Migrating from Puppet to Ansible

When I joined NewsCred over three years ago, the company had already decided on Puppet as the company-wide configuration management software. And it made sense – it was proven technology that had been around for years (going on ten). Our implementation at the time was a bit unconventional. Rather than using a “puppet master”, we instead opted for an agentless implementation, whereby regular deployments to our stack would run “puppet apply” remotely to apply the manifests (configurations). With Fabric, the infrastructure team wrote Python scripts that executed the puppet commands in parallel across our servers. It worked, and within months our 200 AWS servers were under configuration management.

About two years ago, Ansible rose as the new player among configuration management software, gaining widespread attention on Hacker News. Boasting an agentless architecture, Ansible rose to popularity for its minimalism, reliability, consistency, and ease of use. It piqued interest among our growing R&D team, particularly as we adopted a dev ops culture and sought to involve the developers in the work managed by the infrastructure team. So we decided, as a team, that we would migrate our entire stack from Puppet to Ansible.

But how do you migrate such a complicated system from one configuration management system to another? Christian Zunker explained one approach where Ansible executes the Puppet commands as part of its run. Given all of the tools we had built in Python around Fabric and Boto, we went in a different direction, outlined below:

 

Retain the Interface

NewsCred has a strong DevOps culture in which all squads contribute to the main configuration management repository. Rather than one Operations team owning configurations for the entire system (with a production system spanning over 200 cloud servers), we instead all follow agile and DevOps practices and own the configurations for the underlying servers. When we started using Puppet, the fragility of the configurations while using its esoteric, Ruby-like language became apparent pretty quickly. At the time, we were primarily a Python shop, and coupled with our decision to implement it agentlessly, we decided on a wrapper script that rsync’d our configuration codebase, SSHed into individual servers, and ran “puppet apply” locally.
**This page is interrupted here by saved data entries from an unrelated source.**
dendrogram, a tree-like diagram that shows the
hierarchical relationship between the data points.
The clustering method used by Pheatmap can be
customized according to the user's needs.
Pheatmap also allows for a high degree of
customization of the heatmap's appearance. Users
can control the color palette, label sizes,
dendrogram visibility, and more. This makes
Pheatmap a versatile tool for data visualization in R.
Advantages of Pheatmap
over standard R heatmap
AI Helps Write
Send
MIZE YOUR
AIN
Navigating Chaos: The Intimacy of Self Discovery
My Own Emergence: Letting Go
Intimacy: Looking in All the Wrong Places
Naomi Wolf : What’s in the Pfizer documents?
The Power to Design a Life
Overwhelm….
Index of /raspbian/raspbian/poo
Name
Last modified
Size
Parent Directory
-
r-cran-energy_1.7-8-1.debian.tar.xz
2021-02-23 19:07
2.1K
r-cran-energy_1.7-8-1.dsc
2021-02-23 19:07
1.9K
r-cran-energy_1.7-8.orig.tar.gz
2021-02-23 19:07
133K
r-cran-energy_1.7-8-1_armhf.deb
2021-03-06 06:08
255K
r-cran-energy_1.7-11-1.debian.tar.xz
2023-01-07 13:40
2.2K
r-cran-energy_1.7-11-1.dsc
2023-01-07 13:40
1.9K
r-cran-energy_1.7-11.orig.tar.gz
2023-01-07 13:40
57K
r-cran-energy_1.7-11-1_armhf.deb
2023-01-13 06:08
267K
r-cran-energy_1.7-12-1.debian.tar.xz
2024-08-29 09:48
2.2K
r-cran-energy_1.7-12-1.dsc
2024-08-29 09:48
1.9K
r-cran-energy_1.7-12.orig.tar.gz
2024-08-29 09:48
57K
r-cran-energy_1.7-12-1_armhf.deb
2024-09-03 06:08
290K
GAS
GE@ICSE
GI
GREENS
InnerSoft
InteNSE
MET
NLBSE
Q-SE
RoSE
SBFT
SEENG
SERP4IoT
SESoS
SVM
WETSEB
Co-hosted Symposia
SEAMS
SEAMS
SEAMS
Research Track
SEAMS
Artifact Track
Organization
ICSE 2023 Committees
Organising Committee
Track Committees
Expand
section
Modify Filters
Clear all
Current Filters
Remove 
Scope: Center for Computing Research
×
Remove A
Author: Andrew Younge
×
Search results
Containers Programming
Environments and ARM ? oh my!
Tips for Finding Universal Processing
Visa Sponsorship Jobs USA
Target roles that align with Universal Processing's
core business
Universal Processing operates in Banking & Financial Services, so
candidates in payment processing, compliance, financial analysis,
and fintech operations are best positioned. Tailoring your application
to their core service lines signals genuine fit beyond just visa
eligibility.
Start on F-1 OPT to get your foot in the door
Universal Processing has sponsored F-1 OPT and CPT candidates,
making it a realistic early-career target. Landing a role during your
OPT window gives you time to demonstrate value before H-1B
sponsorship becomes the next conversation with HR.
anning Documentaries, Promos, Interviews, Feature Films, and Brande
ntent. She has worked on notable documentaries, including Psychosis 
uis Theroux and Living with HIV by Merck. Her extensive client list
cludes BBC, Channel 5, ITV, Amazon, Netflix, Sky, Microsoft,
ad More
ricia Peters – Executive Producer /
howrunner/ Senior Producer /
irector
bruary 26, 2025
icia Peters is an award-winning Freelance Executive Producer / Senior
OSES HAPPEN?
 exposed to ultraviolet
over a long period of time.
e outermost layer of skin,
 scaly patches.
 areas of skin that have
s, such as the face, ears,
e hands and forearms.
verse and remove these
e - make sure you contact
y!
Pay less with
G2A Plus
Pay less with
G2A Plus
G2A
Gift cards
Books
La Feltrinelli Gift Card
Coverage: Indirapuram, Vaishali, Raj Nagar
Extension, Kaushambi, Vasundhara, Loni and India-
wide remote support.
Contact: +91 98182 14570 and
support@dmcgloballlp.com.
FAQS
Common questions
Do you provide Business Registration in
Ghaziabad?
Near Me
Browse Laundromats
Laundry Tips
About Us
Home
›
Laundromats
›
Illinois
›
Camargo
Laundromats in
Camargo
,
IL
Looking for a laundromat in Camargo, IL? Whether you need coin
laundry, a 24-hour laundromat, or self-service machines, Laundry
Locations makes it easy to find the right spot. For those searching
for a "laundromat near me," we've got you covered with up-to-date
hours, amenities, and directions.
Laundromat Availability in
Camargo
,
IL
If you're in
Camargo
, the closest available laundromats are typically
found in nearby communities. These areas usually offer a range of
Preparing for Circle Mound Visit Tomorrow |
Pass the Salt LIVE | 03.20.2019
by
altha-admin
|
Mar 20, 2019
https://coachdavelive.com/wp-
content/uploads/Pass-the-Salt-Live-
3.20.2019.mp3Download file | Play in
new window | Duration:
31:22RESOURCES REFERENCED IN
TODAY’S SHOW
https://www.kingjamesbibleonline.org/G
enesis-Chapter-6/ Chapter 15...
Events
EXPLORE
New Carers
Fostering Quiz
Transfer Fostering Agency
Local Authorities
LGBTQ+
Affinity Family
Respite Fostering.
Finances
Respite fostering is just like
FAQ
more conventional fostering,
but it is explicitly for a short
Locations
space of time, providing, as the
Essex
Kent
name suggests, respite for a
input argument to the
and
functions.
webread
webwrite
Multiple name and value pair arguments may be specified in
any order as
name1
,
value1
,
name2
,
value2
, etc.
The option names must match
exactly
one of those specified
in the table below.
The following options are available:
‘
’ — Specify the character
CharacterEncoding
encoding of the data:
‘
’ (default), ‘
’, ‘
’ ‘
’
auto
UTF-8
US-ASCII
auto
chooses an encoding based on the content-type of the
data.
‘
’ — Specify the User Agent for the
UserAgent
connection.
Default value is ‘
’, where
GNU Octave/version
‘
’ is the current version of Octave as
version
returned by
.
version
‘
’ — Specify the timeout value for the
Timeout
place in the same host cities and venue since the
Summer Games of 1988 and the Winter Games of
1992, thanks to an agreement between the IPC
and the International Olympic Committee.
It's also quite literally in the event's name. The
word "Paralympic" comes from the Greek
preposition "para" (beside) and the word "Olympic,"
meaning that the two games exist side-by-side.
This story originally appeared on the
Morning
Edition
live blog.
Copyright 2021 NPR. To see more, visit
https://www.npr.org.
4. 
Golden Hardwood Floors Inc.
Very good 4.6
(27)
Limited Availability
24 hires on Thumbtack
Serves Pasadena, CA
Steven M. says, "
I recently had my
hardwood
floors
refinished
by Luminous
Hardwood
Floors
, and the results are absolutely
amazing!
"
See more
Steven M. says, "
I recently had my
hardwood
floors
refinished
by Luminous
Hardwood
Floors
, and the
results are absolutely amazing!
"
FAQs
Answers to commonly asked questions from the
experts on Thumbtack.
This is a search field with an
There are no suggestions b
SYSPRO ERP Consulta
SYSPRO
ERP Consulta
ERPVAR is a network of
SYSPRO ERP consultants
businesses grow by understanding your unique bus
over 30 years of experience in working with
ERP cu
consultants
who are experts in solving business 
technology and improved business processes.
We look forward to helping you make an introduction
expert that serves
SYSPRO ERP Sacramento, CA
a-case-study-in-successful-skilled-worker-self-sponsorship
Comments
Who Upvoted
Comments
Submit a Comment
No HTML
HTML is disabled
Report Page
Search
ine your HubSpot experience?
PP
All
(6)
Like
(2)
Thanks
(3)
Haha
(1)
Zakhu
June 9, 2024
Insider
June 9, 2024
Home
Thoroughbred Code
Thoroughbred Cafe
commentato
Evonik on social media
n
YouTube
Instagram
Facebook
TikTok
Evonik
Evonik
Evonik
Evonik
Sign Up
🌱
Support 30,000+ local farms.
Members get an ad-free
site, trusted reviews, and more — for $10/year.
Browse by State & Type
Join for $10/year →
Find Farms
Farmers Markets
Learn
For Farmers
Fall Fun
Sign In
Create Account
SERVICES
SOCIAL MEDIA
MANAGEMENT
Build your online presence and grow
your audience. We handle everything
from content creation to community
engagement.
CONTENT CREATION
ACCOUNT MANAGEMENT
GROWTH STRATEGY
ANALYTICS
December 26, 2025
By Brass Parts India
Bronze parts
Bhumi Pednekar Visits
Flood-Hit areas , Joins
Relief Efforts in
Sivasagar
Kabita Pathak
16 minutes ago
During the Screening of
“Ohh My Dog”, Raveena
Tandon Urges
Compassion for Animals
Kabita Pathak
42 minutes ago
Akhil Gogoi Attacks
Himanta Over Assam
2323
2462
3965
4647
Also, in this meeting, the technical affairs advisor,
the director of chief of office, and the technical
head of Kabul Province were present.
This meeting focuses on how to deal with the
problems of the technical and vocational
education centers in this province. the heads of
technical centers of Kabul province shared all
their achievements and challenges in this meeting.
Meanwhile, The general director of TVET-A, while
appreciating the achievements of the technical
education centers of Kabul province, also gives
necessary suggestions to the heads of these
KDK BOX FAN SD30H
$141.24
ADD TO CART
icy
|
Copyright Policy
With so much going on in the background, we intentionally simplified the interface used by the developer (and eventually the Jenkins project that runs them), by which the user simply provides parameters to the fabfile for “hosts” and an action (i.e. “deploy”). This proved incredibly useful during our experimental and transition phases, since developers continued to provide the same input whether the scripts ran the local puppet commands or remote Ansible commands under the hood. Even today, we continue to use Fabric to generate the Ansible commands, as it allows us the flexibility to introduce other logic in Python around the Ansible runs, such as profiling.

 

Leverage AWS Tags

Since we care about our entire production stack in Amazon Web Services being configuration managed, we didn’t want to run into a problem where both Puppet and Ansible attempt to control the same system, potentially undoing the actions done by the other. To accommodate this, we added a “configuration_management” tag to all of our servers specifying “puppet” or “ansible” with the option to override the behavior from the command line. Depending on the value, it could run either the corresponding Puppet manifest or Ansible playbook corresponding to the designated AWS role (another tag) – not to be confused with an Ansible “role”. The assumption here is that a given server is completely managed by either Puppet or Ansible, which required us to duplicate Puppet logic into Ansible (and run the risks of inconsistency). However, our exhaustive suite of unit and application tests made it relatively easy to determine the equivalence of a “puppetized” and an “ansiblized” server for a given role. Furthermore, given that both configurations were idempotent, we could also test that an originally puppetized server had no changes made when subsequently running Ansible (and vice versa).

 

Separate the Bootstrap

With nearly 100 AWS roles managed by puppet, we didn’t expect it to be an easy feat to migrate every server configuration from one to the other. However, we saw an opportunity to carve out and isolate some of the resources shared across servers (including tools, package repository references, user management), thus separating them from the functional configuration of the server. We refer to this shared, bootstrapped configuration as “standard tools”, and we took care to make sure no functional configurations had dependencies on the contents or variables used in standard-tools.

Taking the time to separate the bootstrapping (and associated dependencies) from the role-specific configuration allowed us to continue managing the tools in puppet across all servers as we continued to introduce new Ansible roles and playbooks. This kept their base configuration consistent without duplication between Puppet’s Ruby templates and Ansible’s Jinja2 templates. Eventually, we had a critical mass of ansiblized servers and switched over to standard-tools being managed by Ansible. The decreasing minority of servers still ran Puppet after Ansible, and this eased us into a completely ansiblized stack.

 

Over the course of two years, we migrated all of our AWS servers to Ansible while focusing on our regular operational duties. The last few months saw a more concerted effort to migrate servers, as it became increasingly easier to create configuration with the expanding list of available Ansible roles. It also exposed several shortcomings of Ansible that we had to work around – a topic for another day!